Citing Zillow data for Seattle, Wang says that only about 17,000 city of Seattle homeowners are actually underwater—a far lower figure than the "crisis" level housing advocates cited at this week's city council hearing.
However, Saqib Bhatti, the union researcher who did the study on which many of the report's numbers were based, "The Wall Street Wrecking Ball," told PubliCola Wang's numbers are wrong.
Wang's language is certainly misleading—the 42,000 figure came not from Zillow but from a company called Catalist, which used a model to estimate foreclosures, and doesn't reflect numbers from all three counties.
However, the study was misleading as well, and may have overstated the number of underwater homes in Seattle.
First, the study claims that "Seattle has about 42,000 underwater mortgaged homes. That is over one third – about 33.5% – of Seattle’s mortgage total, a remarkable statistic." That 33.5 percent stat is based on Zillow data.
But the study leaves out this critical fact: That 33.5 percent figure is based on data from all three counties in the Seattle metro area. A far higher percentage of homes are underwater in Pierce and Snohomish Counties than in King County, which makes the 33.5 percent claim for Seattle—a claim city council members cited repeatedly in discussing the need for new city policies to address the mortgage crisis—especially misleading.
Second, the flawed study also says that "turning now to Seattle in particular ... average negative equity on Seattle’s underwater homes is approximately $92,000." That number, too, refers to all three counties, not just the city of Seattle.
Third, Catalist's 42,000 figure includes three ZIP codes that aren't in Seattle at all—98148, in Burien, 98155, in Lake Forest Park, and 98168, in Tukwila.
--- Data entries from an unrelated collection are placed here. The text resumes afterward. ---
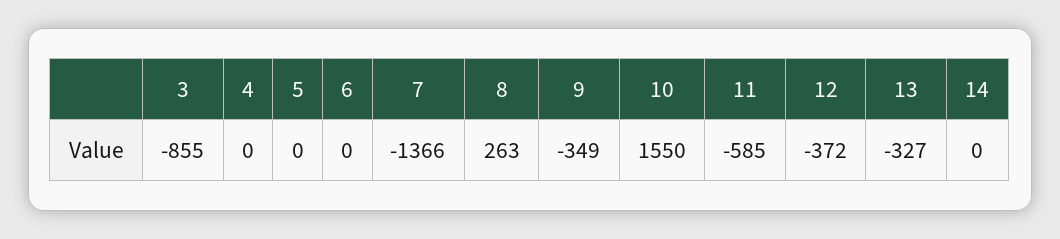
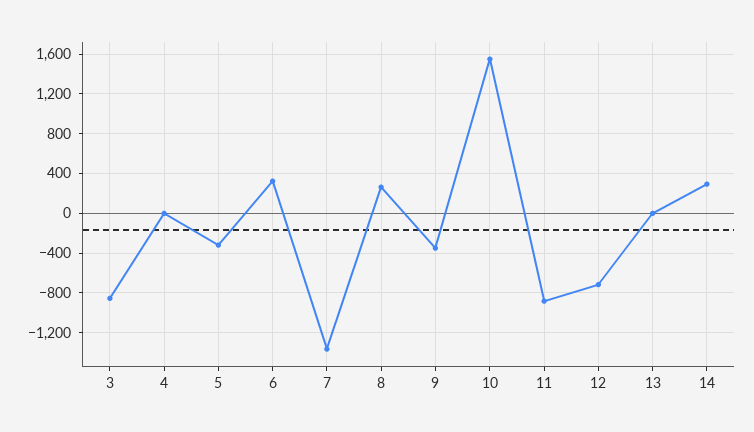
  {
    "3": -855,
    "4": 0,
-   "5": 0,
+   "5": -300,
-   "6": 0,
+   "6": 300,
    "7": -1366,
    "8": 263,
    "9": -349,
    "10": 1550,
-   "11": -585,
+   "11": -900,
-   "12": -372,
+   "12": -700,
-   "13": -327,
+   "13": 0,
-   "14": 0
+   "14": 300
  }

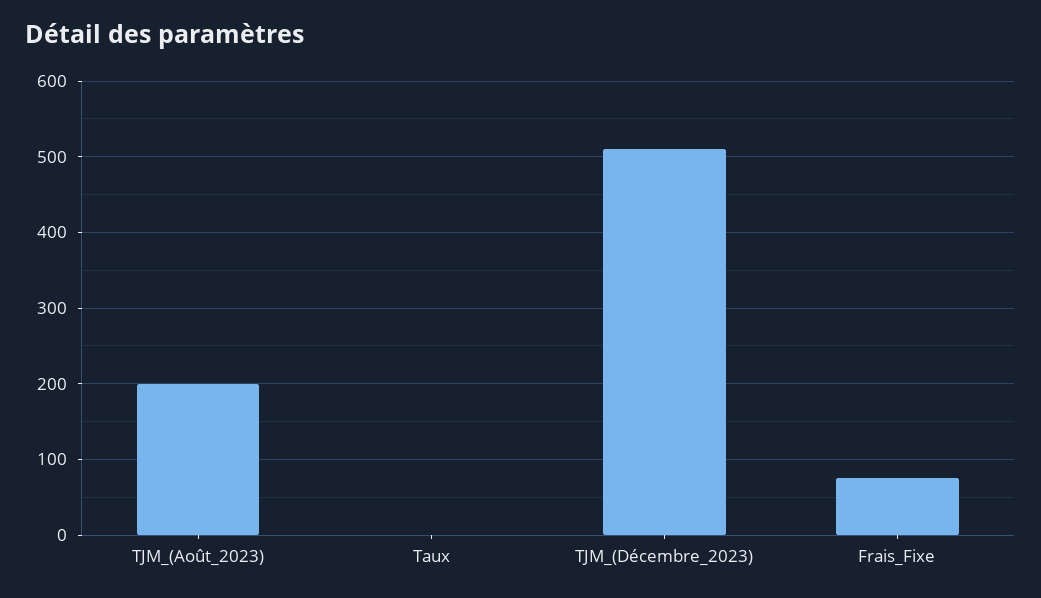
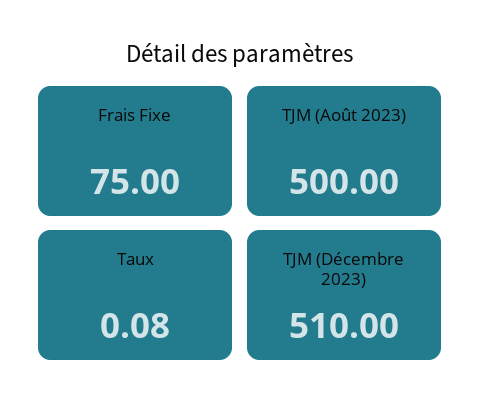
  {
-   "TJM_(Août_2023)": 200,
+   "TJM_(Août_2023)": 500,
    "Taux": 0.08,
    "TJM_(Décembre_2023)": 510,
    "Frais_Fixe": 75
  }

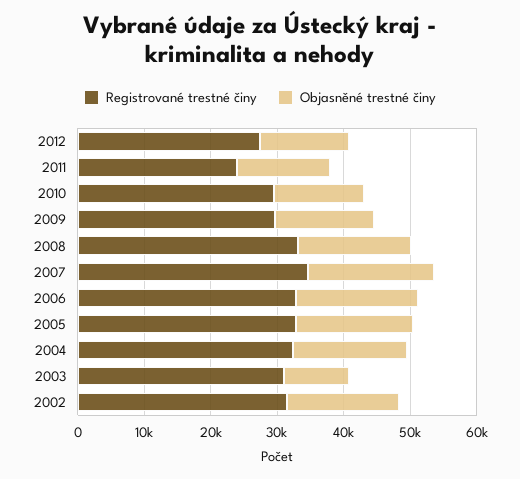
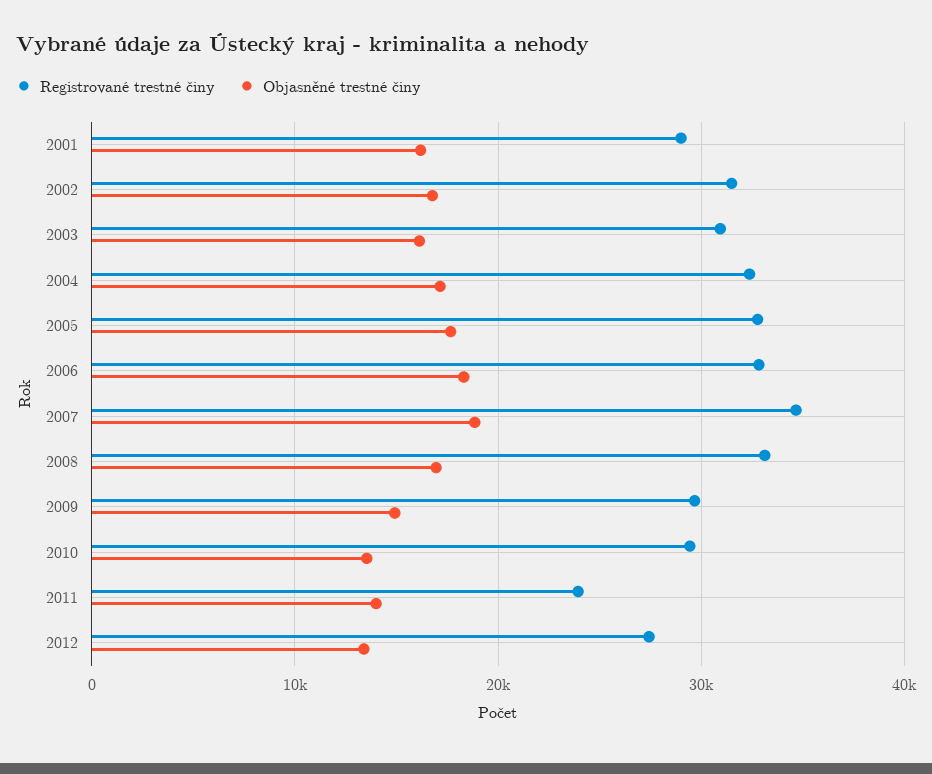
  {
    "Registrované trestné činy": {
      "2012": 27000,
      "2011": 24000,
      "2010": 29000,
      "2009": 30000,
      "2008": 33000,
      "2007": 35000,
      "2006": 33000,
      "2005": 33000,
      "2004": 32000,
      "2003": 31000,
-     "2002": 31000
+     "2002": 31000,
+     "2001": 29000
    },
    "Objasněné trestné činy": {
      "2012": 13000,
      "2011": 14000,
      "2010": 14000,
      "2009": 15000,
      "2008": 17000,
      "2007": 19000,
      "2006": 18000,
      "2005": 18000,
      "2004": 17000,
-     "2003": 10000,
+     "2003": 16000,
-     "2002": 17000
+     "2002": 17000,
+     "2001": 16000
    }
  }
And there are four that are only partically in Seattle: 98133, which includes part of Shoreline; 98146, which stretches into Burien; 98177, which includes part of Woodway; and 98178, which includes part of Renton.
While it's impossible to know how many of the underwater mortgages in the latter group of ZIP codes are actually in Seattle, the three out-of-town ZIP codes knock that 42,000 number back by more than 1,000.
And finally, if 42,000 Seattle mortgages really are underwater, that would be an absolutely stunning statistic. According to Zillow, there are about 100,000 mortgages in Seattle. So that would mean 42 percent of Seattle mortgages, not 33.5 percent, were underwater, putting Seattle among the likes of Florida and Las Vegas, two of the worst housing markets in the nation, in its percentage of underwater mortgages. That claim is a pretty hard sell at a time when real-estate reporters are touting our booming housing market.
Talking to PubliCola this week, Bhatti acknowledged that the 33.5 percent underwater stat and the $92,000 stat came from the three-county area, not Seattle, and said that's because statistics at the city level were not publicly available to him at the time of his report. However, neither his report nor the city report released yesterday makes that distinction clear.